The line containing "right ear: (34, 59)" marks the end; write out exactly every line from the start of the data up to and including it, without the pictures.

INFORMATION PROVIDED Start Marker

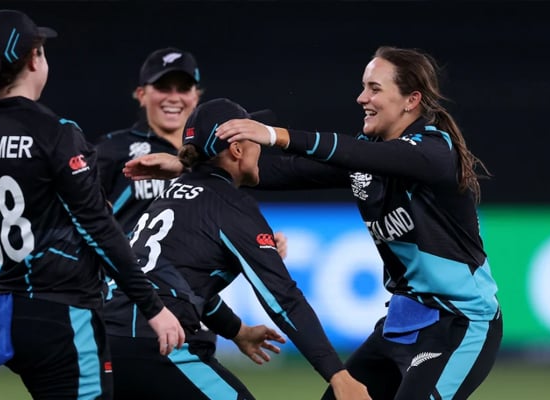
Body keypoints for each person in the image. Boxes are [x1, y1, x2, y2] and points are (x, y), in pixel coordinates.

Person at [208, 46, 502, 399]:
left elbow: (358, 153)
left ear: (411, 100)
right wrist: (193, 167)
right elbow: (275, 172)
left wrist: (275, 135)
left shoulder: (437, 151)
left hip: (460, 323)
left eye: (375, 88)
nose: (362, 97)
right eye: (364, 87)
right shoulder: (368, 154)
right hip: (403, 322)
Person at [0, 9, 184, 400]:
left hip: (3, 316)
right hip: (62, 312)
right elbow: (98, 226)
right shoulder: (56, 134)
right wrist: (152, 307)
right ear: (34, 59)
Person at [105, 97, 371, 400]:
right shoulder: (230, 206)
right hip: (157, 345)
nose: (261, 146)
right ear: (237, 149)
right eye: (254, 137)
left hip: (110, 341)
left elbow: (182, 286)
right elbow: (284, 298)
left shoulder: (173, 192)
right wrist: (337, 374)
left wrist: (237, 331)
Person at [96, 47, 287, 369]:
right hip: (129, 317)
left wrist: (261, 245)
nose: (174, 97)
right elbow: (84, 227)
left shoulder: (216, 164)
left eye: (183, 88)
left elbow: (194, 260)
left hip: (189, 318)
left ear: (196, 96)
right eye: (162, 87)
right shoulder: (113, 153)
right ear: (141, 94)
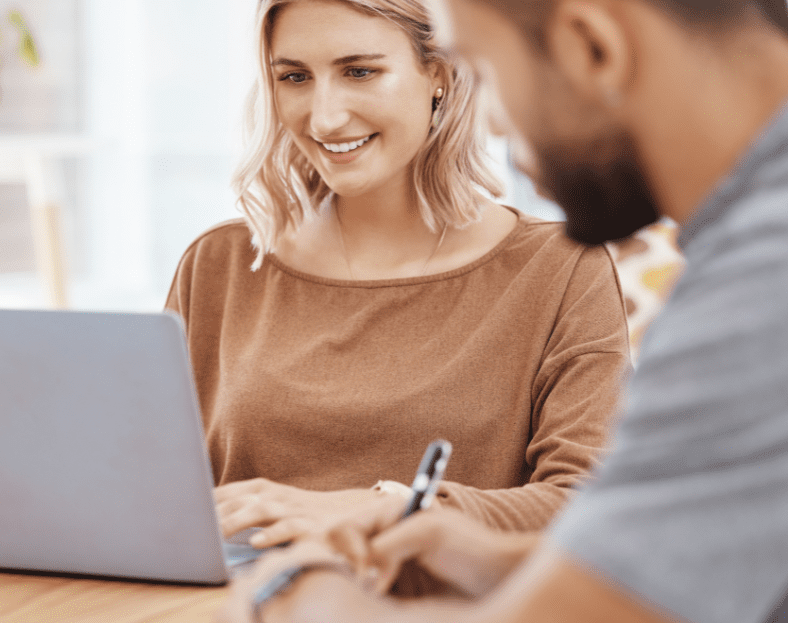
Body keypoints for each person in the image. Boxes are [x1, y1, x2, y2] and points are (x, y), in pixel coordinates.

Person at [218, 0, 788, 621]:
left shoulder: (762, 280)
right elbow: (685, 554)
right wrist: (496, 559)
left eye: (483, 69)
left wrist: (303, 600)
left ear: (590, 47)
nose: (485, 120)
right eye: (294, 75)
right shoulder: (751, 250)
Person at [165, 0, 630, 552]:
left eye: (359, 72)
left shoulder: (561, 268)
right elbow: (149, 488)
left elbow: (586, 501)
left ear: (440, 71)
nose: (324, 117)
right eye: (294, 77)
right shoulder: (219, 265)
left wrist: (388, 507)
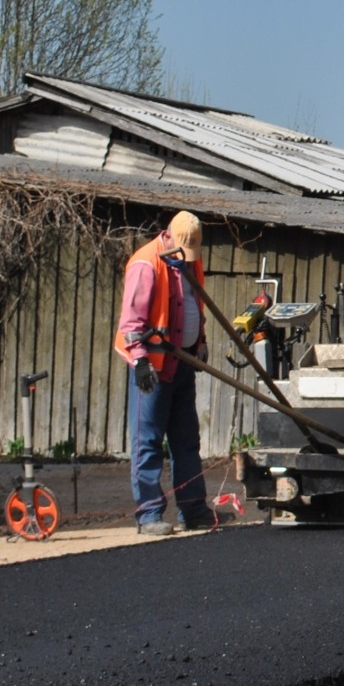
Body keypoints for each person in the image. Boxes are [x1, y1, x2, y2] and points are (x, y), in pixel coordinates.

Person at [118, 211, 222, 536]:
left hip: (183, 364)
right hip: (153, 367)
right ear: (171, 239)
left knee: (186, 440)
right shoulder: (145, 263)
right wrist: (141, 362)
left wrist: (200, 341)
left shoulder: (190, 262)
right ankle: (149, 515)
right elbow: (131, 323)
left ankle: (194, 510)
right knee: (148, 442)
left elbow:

INFORMATION PROVIDED End Marker

### FINISHED EXERCISE
Body keypoints for each person in the image. Boxes are [x1, y1, x2, y2] and points are (x, y), in pixel coordinates.

Person at [208, 46, 502, 399]:
left elbow: (358, 153)
left ear: (411, 100)
right wrist: (193, 167)
right elbow: (275, 172)
left wrist: (275, 135)
left shoulder: (437, 151)
left hip: (460, 323)
left eye: (375, 88)
nose: (362, 97)
right eye: (364, 87)
right shoulder: (368, 154)
right hip: (403, 322)
Person at [0, 9, 184, 400]:
left hip: (3, 316)
right hip: (62, 312)
right elbow: (98, 226)
right shoulder: (56, 134)
right wrist: (152, 307)
right ear: (34, 59)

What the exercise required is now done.